In October, Curbed Atlanta discovered that certain check numbers logged in the online spreadsheet had been entered multiple times for different amounts.

One check number, in fact, was logged 16 times, but for different values.

The audit suggests that city managers should tighten up Open Checkbook financial reporting, and in response, those city officials agreed to improve, per SaportaReport.

The audit also identified some other curious discrepancies.

For instance, it could not account for more than $487,000, and the city’s chief financial officer has been tasked with identifying that money and making “adjustments accordingly,” the publication reported.

The audit also shows the city mistakenly overpaid the bridge builder multiple times, although that money was later recovered.

Financial issues aside, the Northside Drive pedestrian bridge, which links Mercedes-Benz Stadium to the Vine City MARTA station, has been controversial since infancy.

The project was rushed to be finished in time for Atlanta’s Super Bowl—during which it was closed to the public.

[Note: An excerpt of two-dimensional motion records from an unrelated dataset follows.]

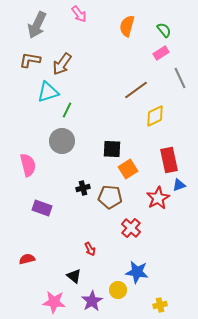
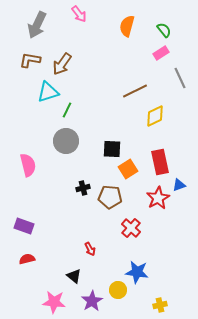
brown line: moved 1 px left, 1 px down; rotated 10 degrees clockwise
gray circle: moved 4 px right
red rectangle: moved 9 px left, 2 px down
purple rectangle: moved 18 px left, 18 px down
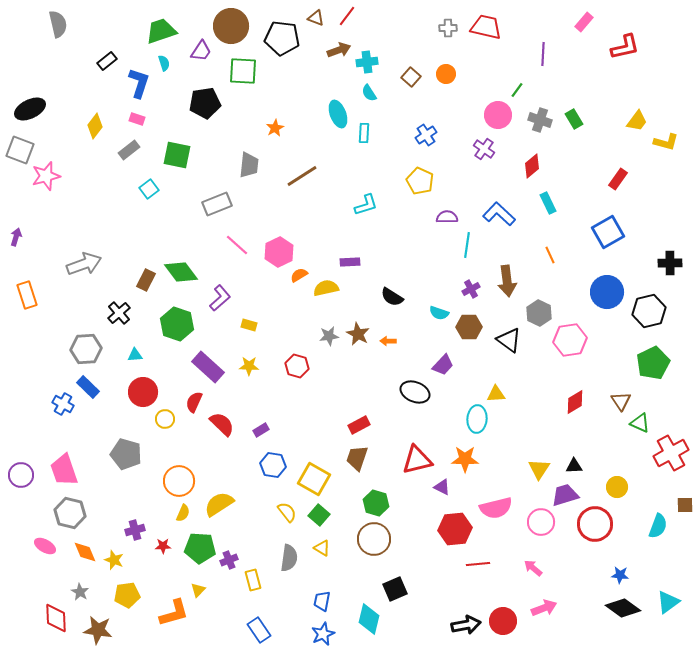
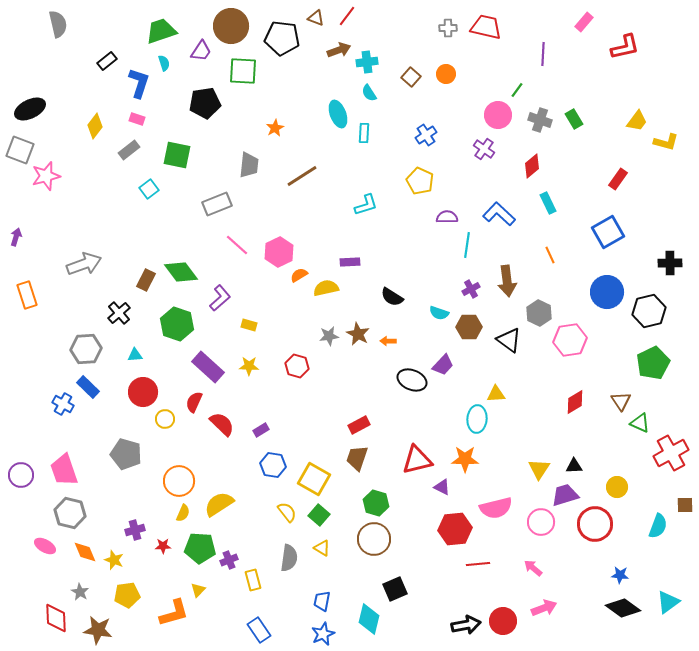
black ellipse at (415, 392): moved 3 px left, 12 px up
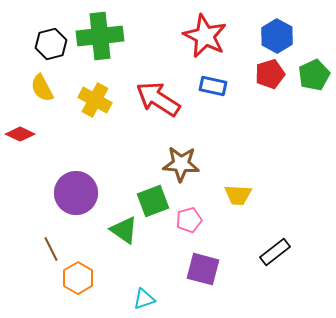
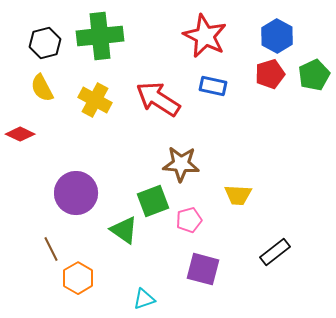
black hexagon: moved 6 px left, 1 px up
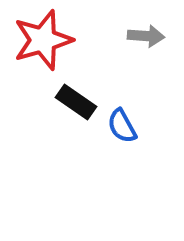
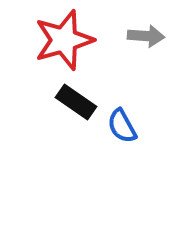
red star: moved 21 px right
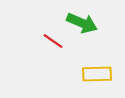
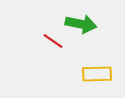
green arrow: moved 1 px left, 1 px down; rotated 12 degrees counterclockwise
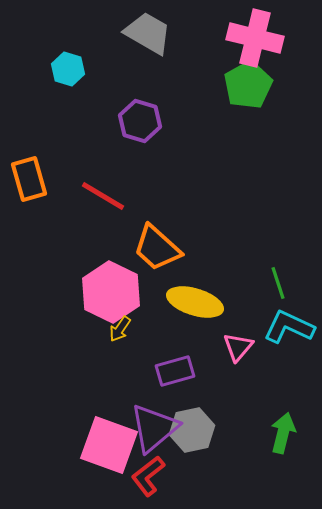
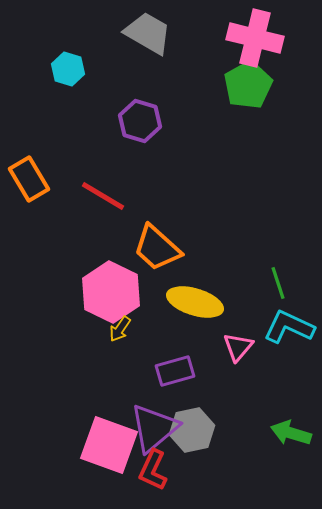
orange rectangle: rotated 15 degrees counterclockwise
green arrow: moved 8 px right; rotated 87 degrees counterclockwise
red L-shape: moved 5 px right, 6 px up; rotated 27 degrees counterclockwise
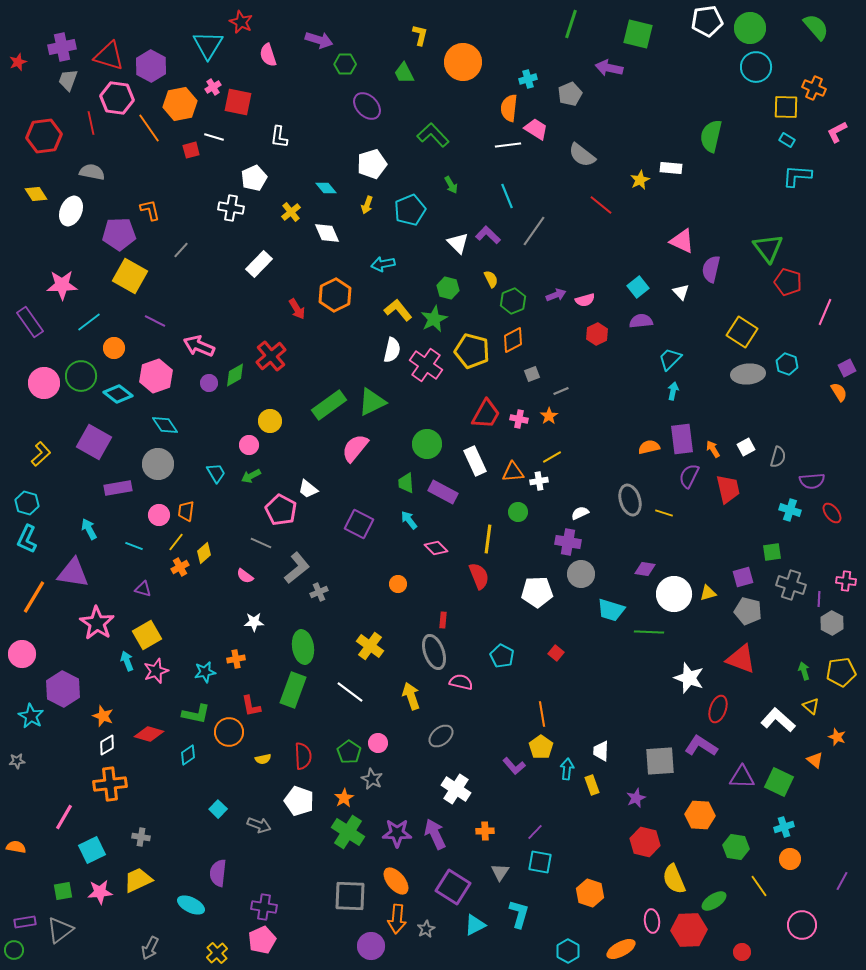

In August, Kronberg Wall architects published a report decrying the city for spending so much on what they consider “a glaring reminder that Atlanta is often not built to foster equity.”

Kronberg Wall’s assessment also compared the Northside Drive bridge to Midtown’s 5th Street bridge project, which repurposed an otherwise “mediocre swath of concrete spanning the city’s vast Connector” into a complete streets success, packed with green space, seating, bike lanes, and wide sidewalks.

The latter cost just $10.12 million—or $13.7 million, if adjusting for inflation.